A relatora apontou que, se a intenção fiscal fosse afastar o regime já concedido, o caminho procedimental adequado seria o instaurar procedimento revisional ou de cassação do ato concessório, com observância das formalidades próprias. Na falta dessa clareza e sem a prévia intimação prevista nas normas aplicáveis ao regime para que a empresa esclarecesse ou corrigisse supostas falhas, o auto de infração mostrou-se viciado, tornando-se nulo.
Houve voto vencido que, no mérito, teria negado provimento ao recurso da contribuinte; porém, a maioria acolheu a nulidade por cerceamento do direito de defesa. Durante o julgamento, a Fazenda manifestou insatisfação com a discussão parcial sobre a natureza do vício, argumento que levou a relatora a reconhecer necessidade de aperfeiçoamentos regimentais.
Base normativa e precedentes
- Decreto 70.235/1972, art. 59, II — fundamento usado para declarar nulidade do lançamento administrativo por vício procedimental.
- Repetro / Repetro‑Sped (regime aduaneiro especial) — regime especial cuja concessão e utilização têm regime normativo próprio, com procedimentos específicos para revisão e controle.
- Princípios constitucionais do devido processo administrativo (CF/88, especialmente os arts. 5º, incisos LIV e LV, aplicáveis subsidiariamente ao processo administrativo) — garantias de ampla defesa e contraditório que informam o controle sobre atos fiscais.
- Jurisprudência consolidada do CARF — entendimento reiterado de que ausência de clareza sobre o objeto do ato fiscal e a não observância de procedimentos revisionais específicos ensejam nulidade do lançamento.
Impacto prático
- Para contribuintes que gozam de regimes aduaneiros especiais: a decisão reforça a necessidade de que a fiscalização delimite expressamente se pretende revisar a concessão do regime ou apurar utilização indevida, sob pena de nulidade do lançamento.
- Para a Administração Fiscal: sinal de que a prática de autuação híbrida ou a inobservância de procedimentos revisionais pode ser anulada no âmbito administrativo, exigindo maior rigor técnico-formal na instauração de procedimentos.
- Para litígios em curso: autuações semelhantes poderão ser impugnadas com base no argumento de cerceamento de defesa e vício procedimental, especialmente quando faltar intimação prévia para esclarecimentos ou quando a fundamentação conflitar entre requisitos da concessão e condições de uso.

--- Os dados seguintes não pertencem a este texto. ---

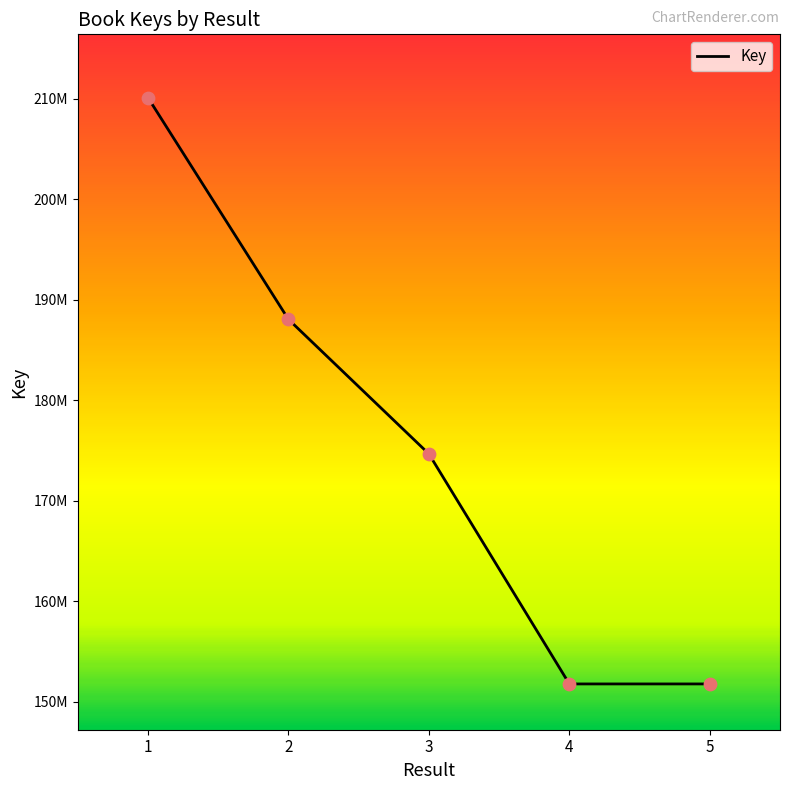

Between 5 and 4, which is larger?

4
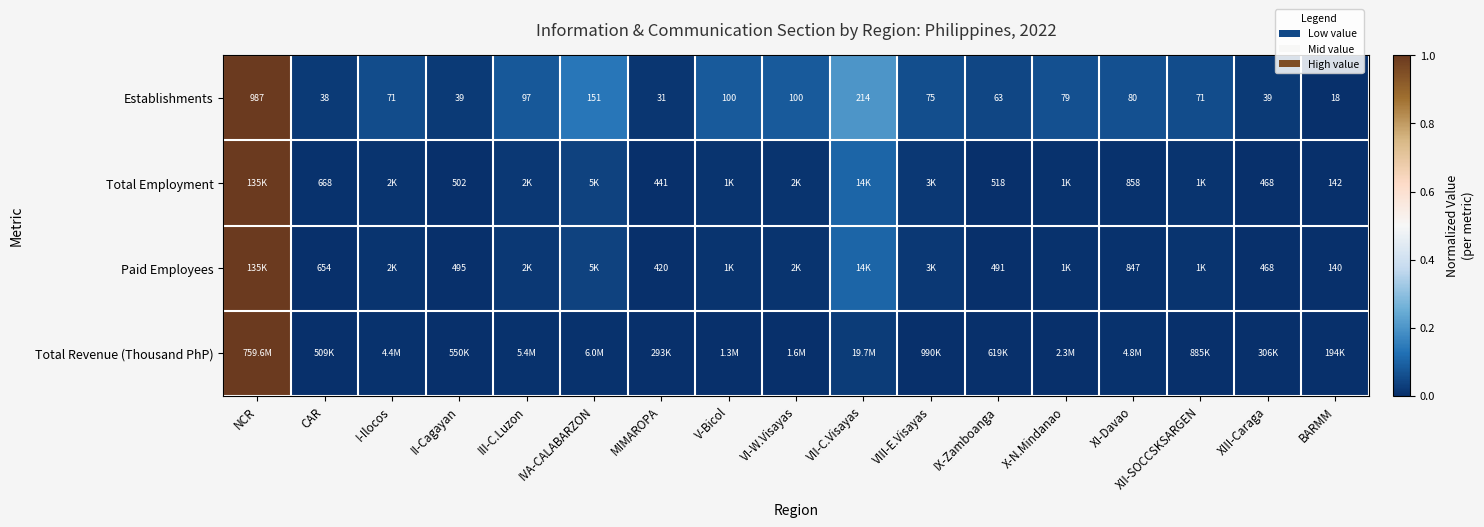

Between BARMM and IX-Zamboanga, which is larger?

IX-Zamboanga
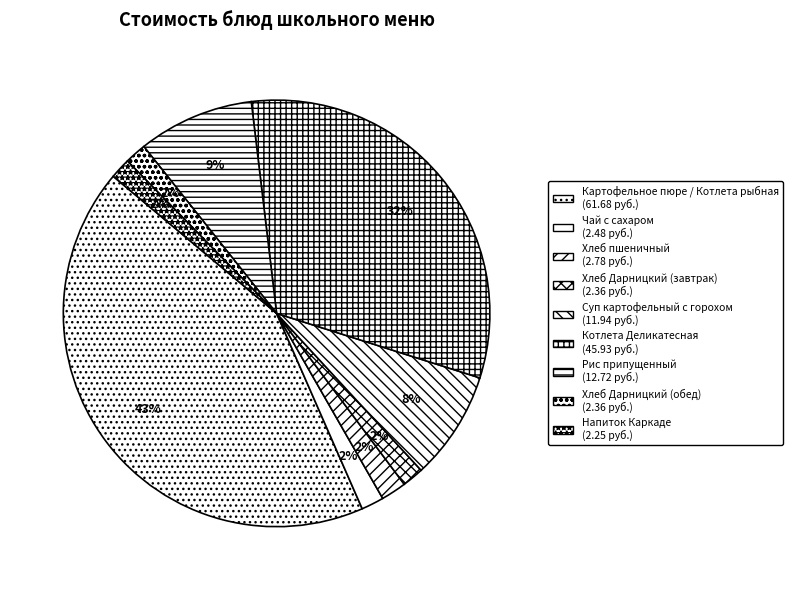

How many segments does this pie chart have?

9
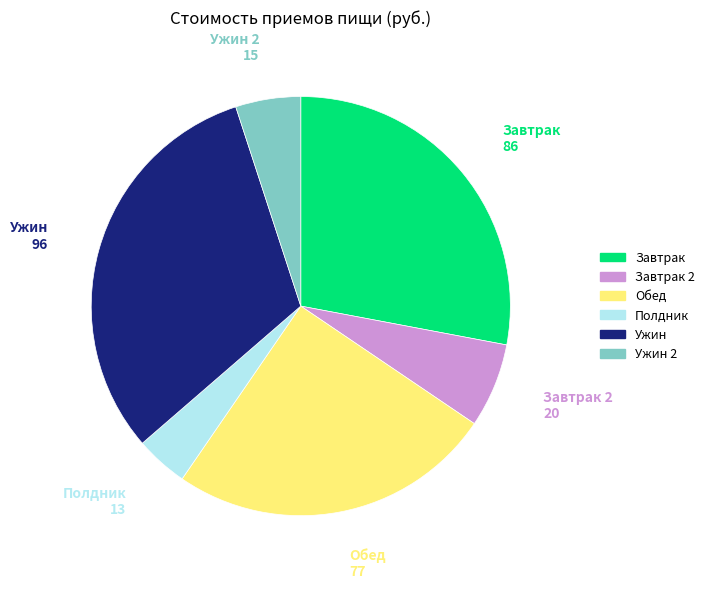

Does any single category account for the majority?

No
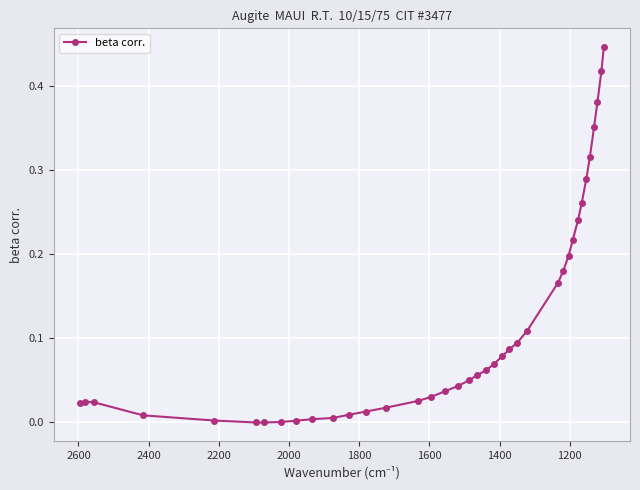

How many data points does each series have?

38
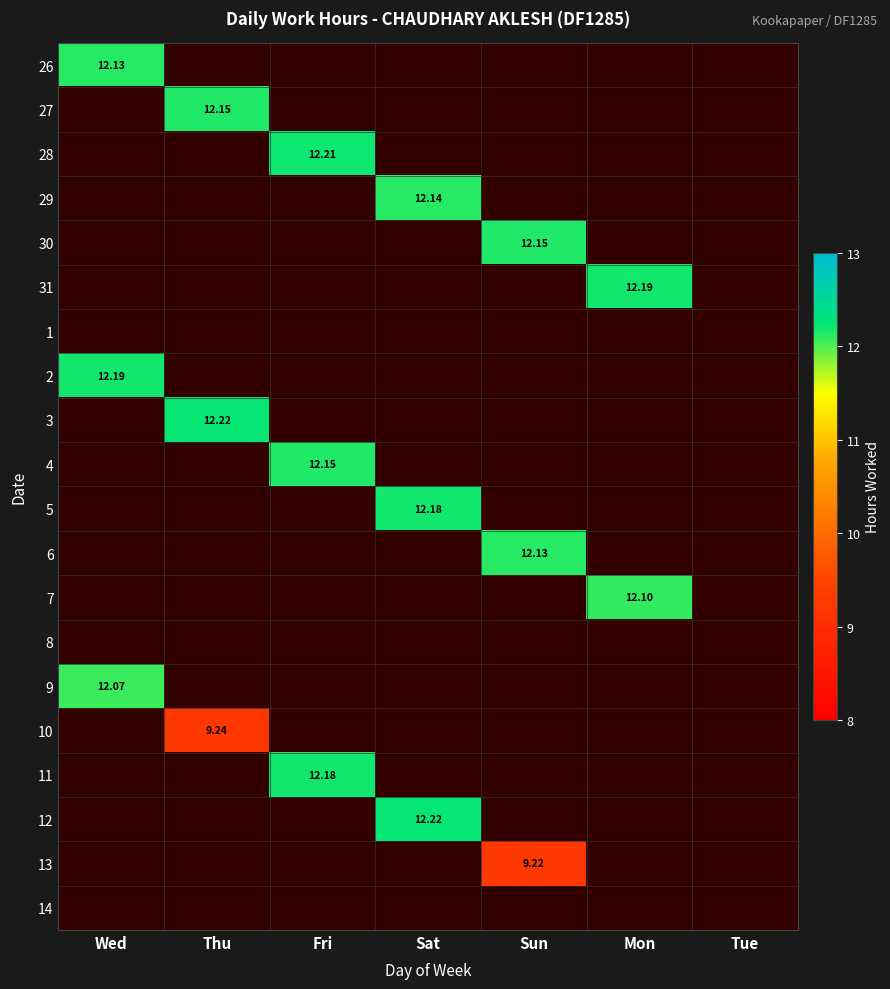

At Thu, list the series in order from smallest to largest.

26, 27, 28, 29, 30, 31, 1, 2, 3, 4, 5, 6, 7, 8, 9, 10, 11, 12, 13, 14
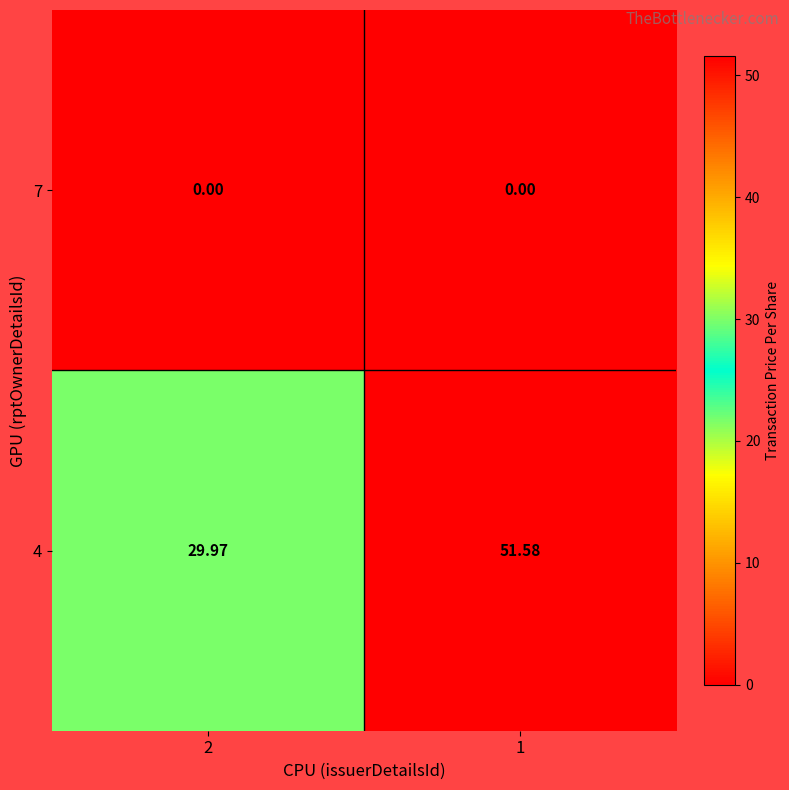

Reading right to left, transcribe all the data shown in this chart.

7: 1=0.0	2=0.0
4: 1=51.6	2=30.0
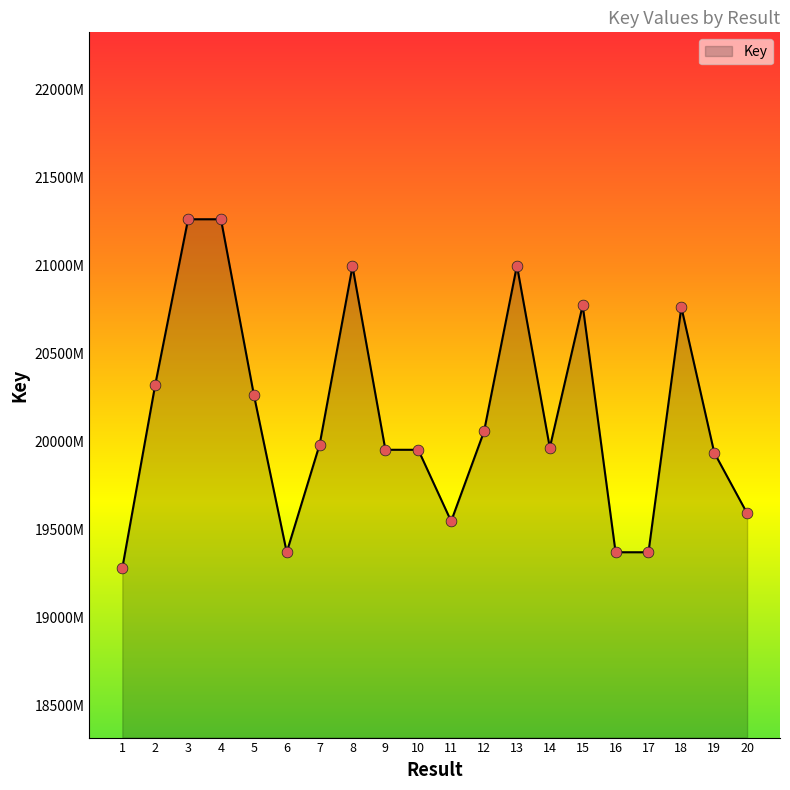

What is the ratio of the value at 16 to the value at 12?

1.0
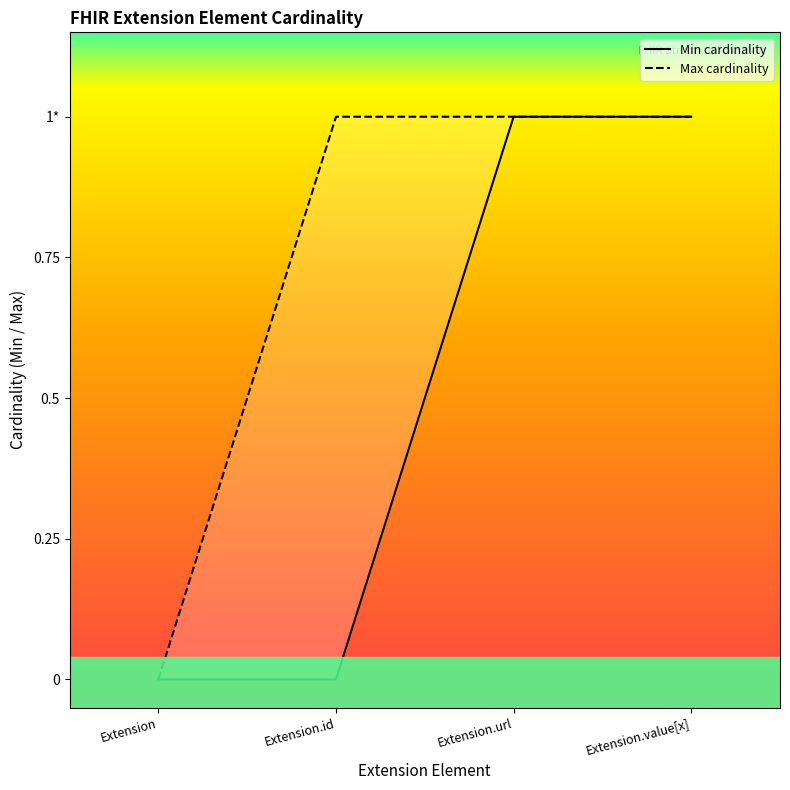

Reading left to right, list all the values displayed in this chart.

Min cardinality: Extension=0	Extension.id=0	Extension.url=1	Extension.value[x]=1
Max cardinality: Extension=0	Extension.id=1	Extension.url=1	Extension.value[x]=1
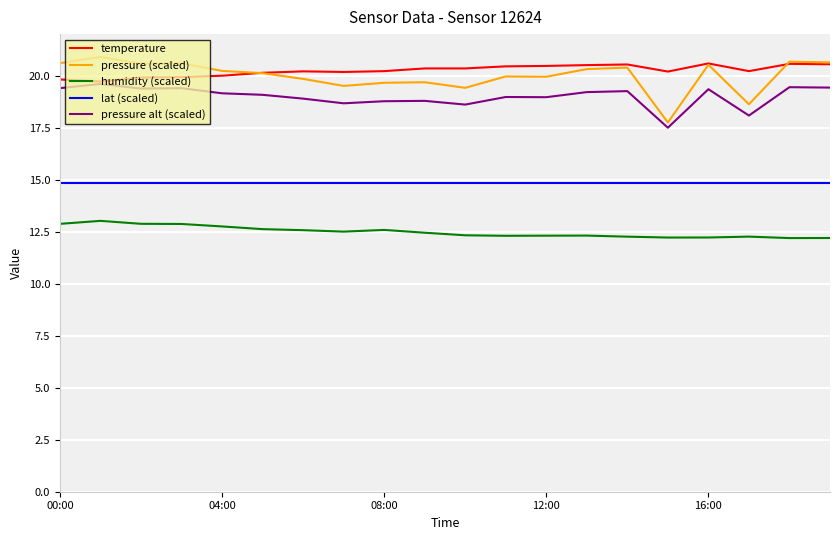

True or false: pressure alt (scaled) and humidity (scaled) cross at least once.

False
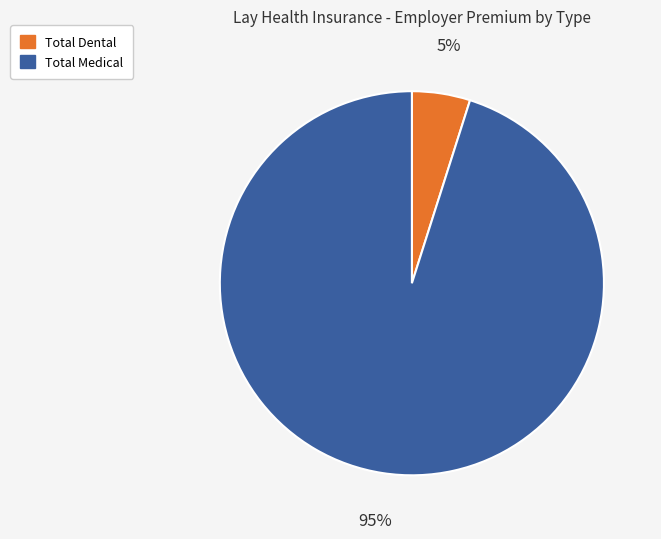

How many slices are in this pie chart?

2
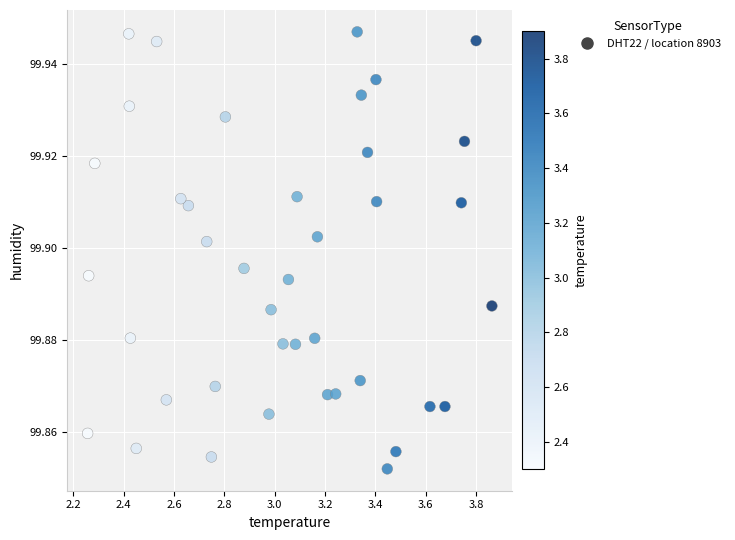

What is the range of X values (max minus min)?

1.6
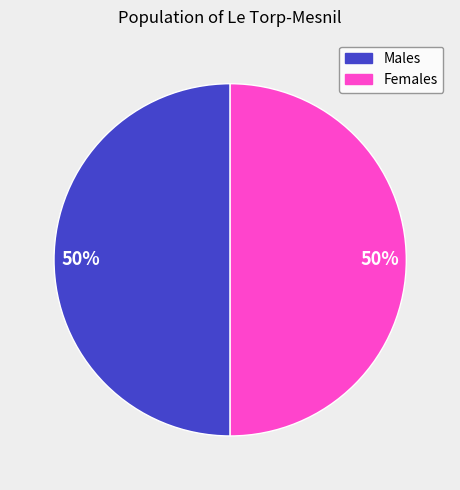

To the nearest percent, what is the average slice percentage?

50%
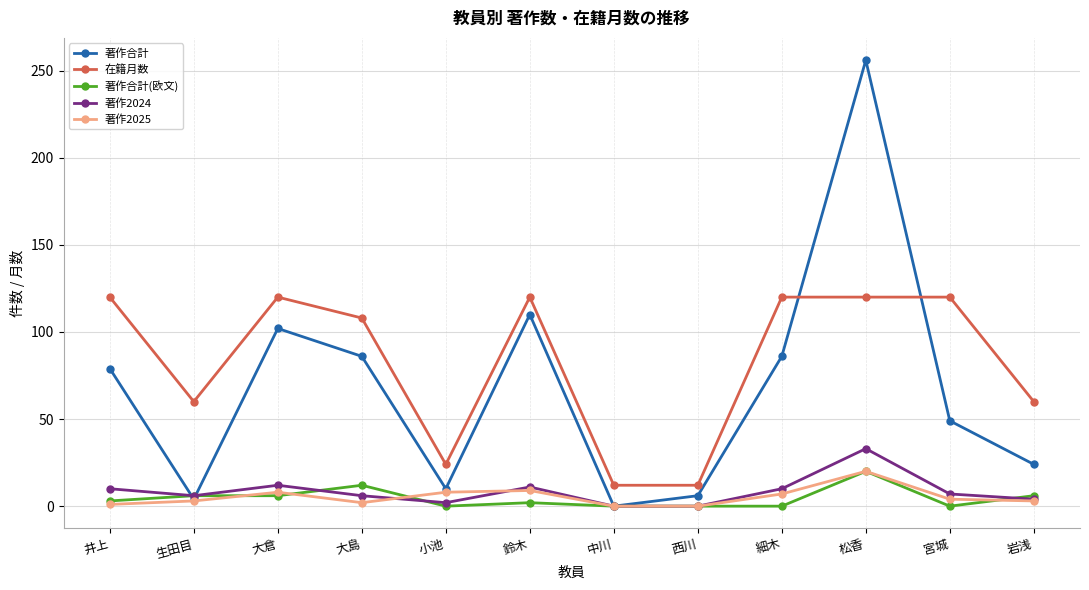

Is the value of 在籍月数 at 岩浅 greater than the value of 著作2025 at 松香?

Yes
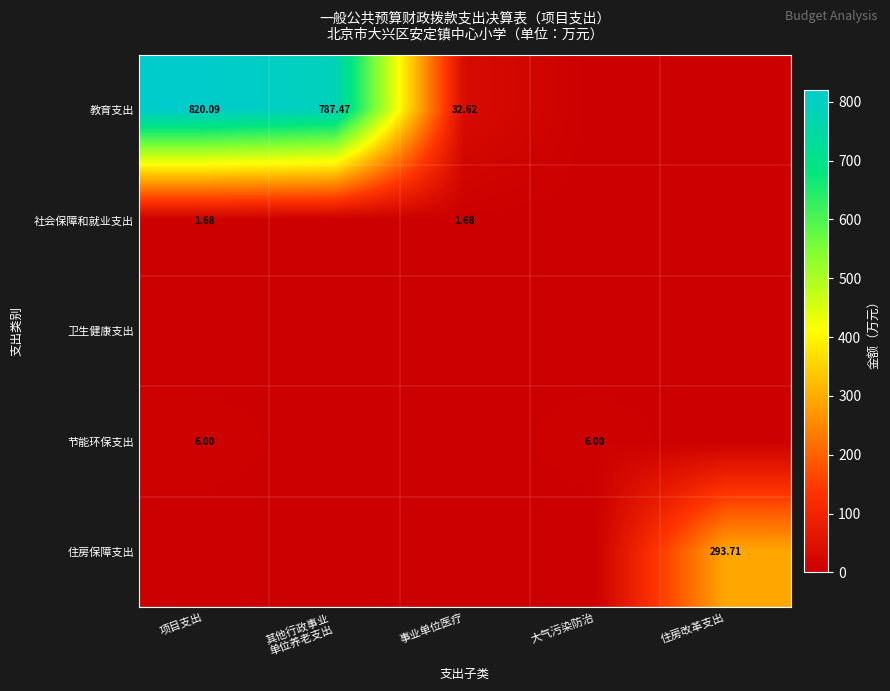

How many values in the 节能环保支出 series exceed 0?

2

- Para escritórios e departamentos tributários: reforça-se a importância de petições administrativas e recursos que demonstrem ausência de procedimento revisional e de notificações prévias, bem como o manejo tempestivo de provas sobre regularidade da concessão.
O que observar
- Pontos processuais futuros: pode haver pedido de modulação de efeitos em sede de eventual revisão de entendimento maior; recomenda-se atenção a recursos previstos no regimento do CARF e a eventuais alterações regimentais apontadas pela relatora.
- Risco de reabertura: a decisão anula o lançamento, mas não impede que a Administração correle procedimento corretamente formalizado para rever a concessão, desde que observadas as garantias procedimentais.
- Relevância probatória: defesa deve concentrar-se em demonstrar que a fiscalização falhou em intimar para esclarecimentos e que misturou fundamentos, o que tem se mostrado eficaz em decisões administrativas.
- Precedente administrativo: a matéria tende a alimentar linhas de argumentação similares em outros processos envolvendo Repetro‑Sped, com potencial para influenciar estratégias em contencioso tributário envolvendo regimes especiais.